Adaptive immunity in prokaryotes: how Bacteria do not forgive and do not forget their enemies

Microbes in natural ecosystems are under constant evolutionary pressure from viruses. To survive in this hostile environment microbes have evolved an adaptive immune system called CRISPR-Cas. The REMEMBER project set out to determine the mechanism of the enigmatic process of memory formation in CRISPR against mutated viruses that infect bacteria. Using a combination of genetic, biochemical and structural approaches, we have investigated the hypothesis that perfectly matching and degenerate targets trigger simultaneous virus DNA degradation and memory updates. We have also tested how CRISPR systems prevent autoimmunity: how do bacteria prevent accidental targeting of themselves, with lethal consequences as a result. The knowledge acquired will help us develop better strategies to use bacteriophages as alternatives for antibiotics.

Project REMEMBER has focused on how CRISPR systems keep their memory up to date. Nowadays CRISPR is synonymous with genome editing with Cas9, but CRISPR is much more complex and sophisticated than that. Bacteria immunize themselves against viruses using CRISPR and this step is not well understood. You may consider this step to be comparable to a vaccination in which our bodies are exposed to weakened viruses to trigger an immune response that protects us from infection by a real virus. The challenge for immune systems, however, is to deal with ever changing viruses. We found out that CRISPR can update its immunological memory by coupling inefficient immune reaction to new immunizations. This way the response will be amplified and the bacterium keeps track of the ever-mutating virus.

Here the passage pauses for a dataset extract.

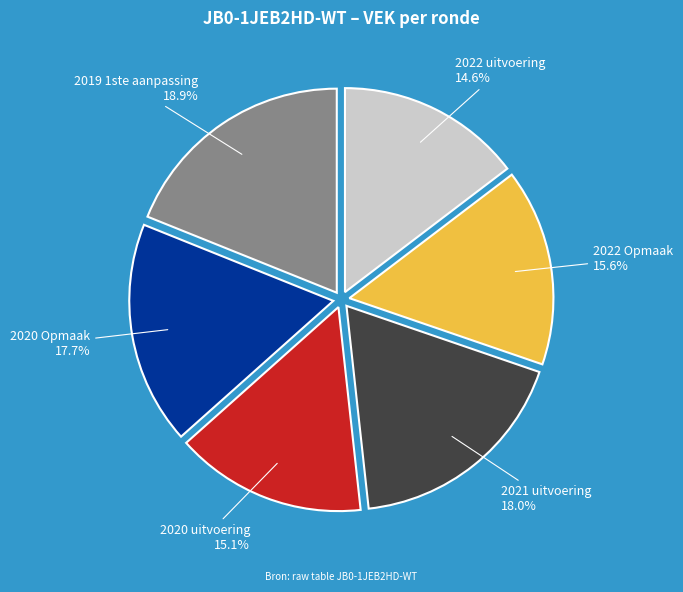

Does any single category account for the majority?

No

Project REMEMBER has made big steps to achieve a solid understanding of the memory formation process in CRISPR-Cas systems. Compared to 5 years ago, the memory formation process is much better understoond. For example we now understand the role of the enigmatic protein Cas4 in memory formation, where it makes sure that a critical DNA sequence called the PAM is selected. This will allow a functional CRISPR response. Furthermore, project remember has uncovered the intimate link between target degradation and the formation of DNA substrates forming CRISPR memories. In addition, we have observed and measured how fast CRISPR complexes carry out their DNA surveillance in the cell in search for mutated and completely matching targets. This finding explains how CRISPR-Cas systems can be incredibly efficient.Lastly we have uncovered how the orientation of of integration of new CRISPR memories in the bacterial genome is achieved. All in all, project REMEMBER has been a great success.

The project has yielded many results reported in over 20 scientific publications and public lectures and public outreach. The results allow us to predict if bacteria will rapidly become resistant to bacteriophages when used in potential therapeutic applications. More clinical research is planned to further the project and allow the development of alternatives to antibiotics.